At that moment the house door opened, and Miss Brabazon appeared at it, attended by Mother Butter with a candle in her hand. "You will tell Mr. Henry, then, when he comes in," Miss Brabazon was saying to the woman, the words reaching Trace's ear distinctly, as he stepped aside out of view.

"I will, Miss Emma. He'll be in directly now, and I'll tell him as soon as he comes."

Miss Brabazon walked away quickly; Rose allowed her to go some distance, and then ran after her with a shout.
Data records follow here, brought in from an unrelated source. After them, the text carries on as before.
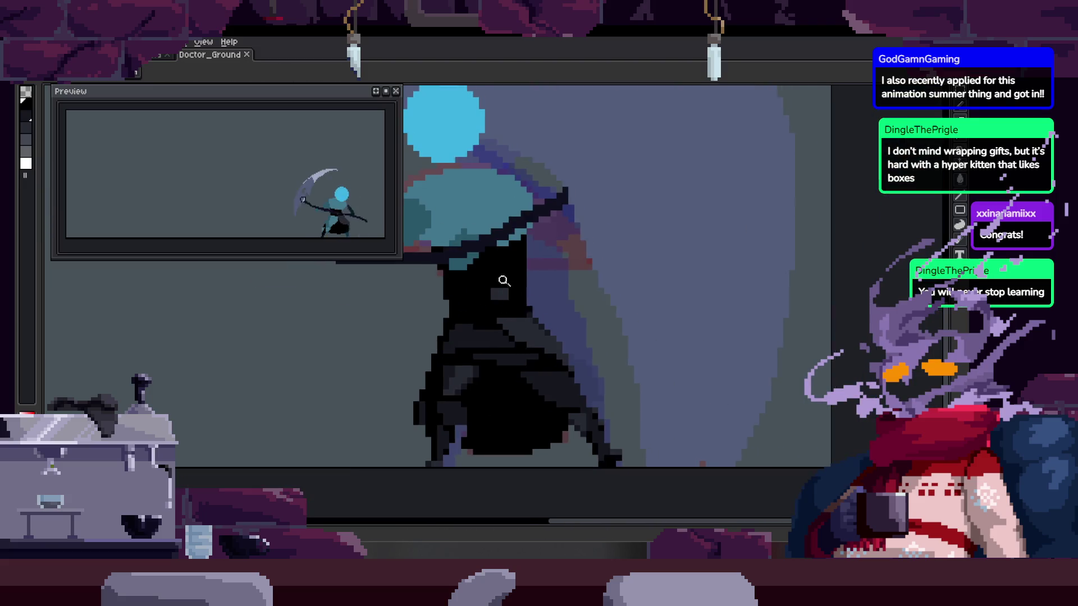
pyautogui.scroll(3, 500, 285)
pyautogui.press('z')
pyautogui.scroll(-3, 435, 320)
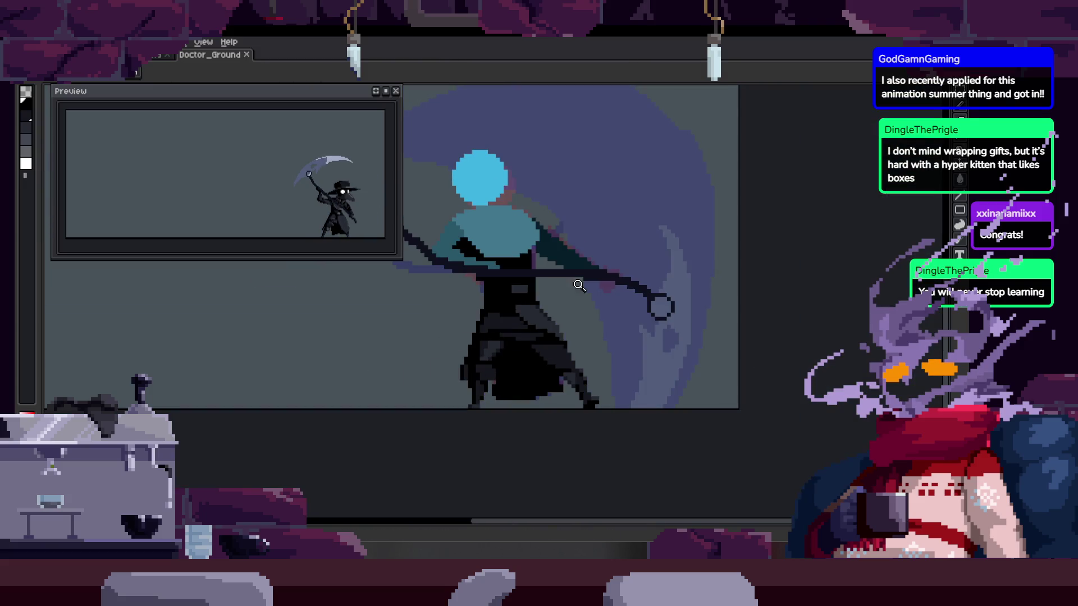
pyautogui.press('Right')
pyautogui.press('Tab')
pyautogui.press('Right')
pyautogui.press('Right')
pyautogui.press('Right')
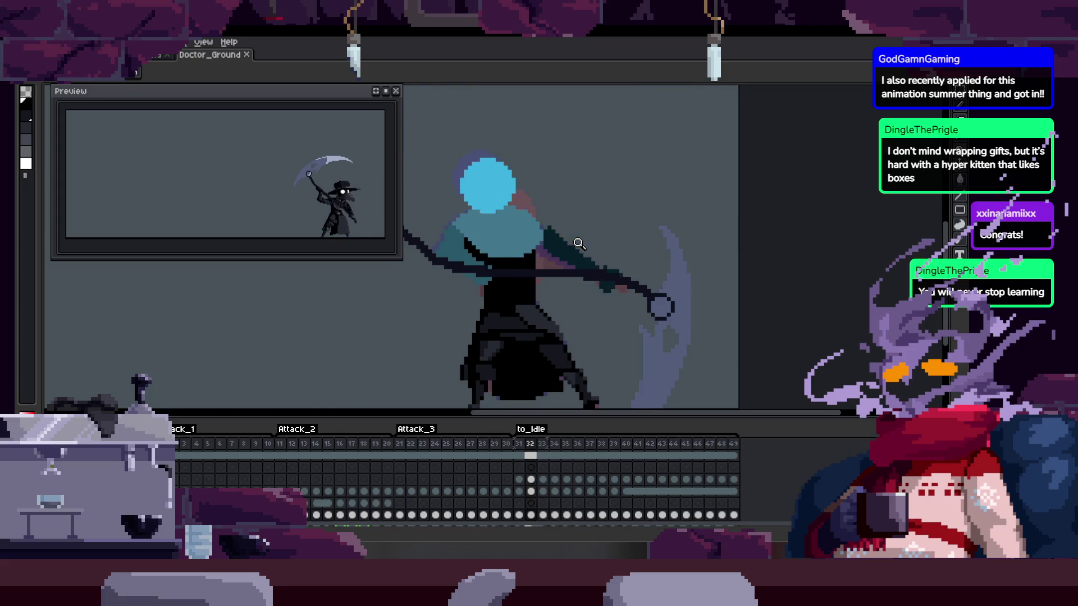
# On frame 32, extend the dark grey robe patch into an L shape
pyautogui.press('b')
pyautogui.press('Left')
A few words of surprised reprimand echoed on the night air, and they went on together. Trace followed quietly: it was just possible he might catch a stray word, touching the "friend" of Mr. Henry's: and he knew now the latter was not in. In the dwarf shrubbery that wound round near the chapel, between the cricket field and the gymnasium ground, they met Mr. Henry. Trace stepped outside it, behind the bushy laurel trees, and there, rather to his surprise, found himself close to his father, who happened to have strolled to the spot as he waited for his son. Mr. Henry raised his hat as he spoke to Miss Brabazon, and the bright moon lit up his features with perfect distinctness to the view of the gentlemen watchers.

"I have left a message for you with Mrs. Butter," said Miss Brabazon. "You will be kind enough to attend to it for me."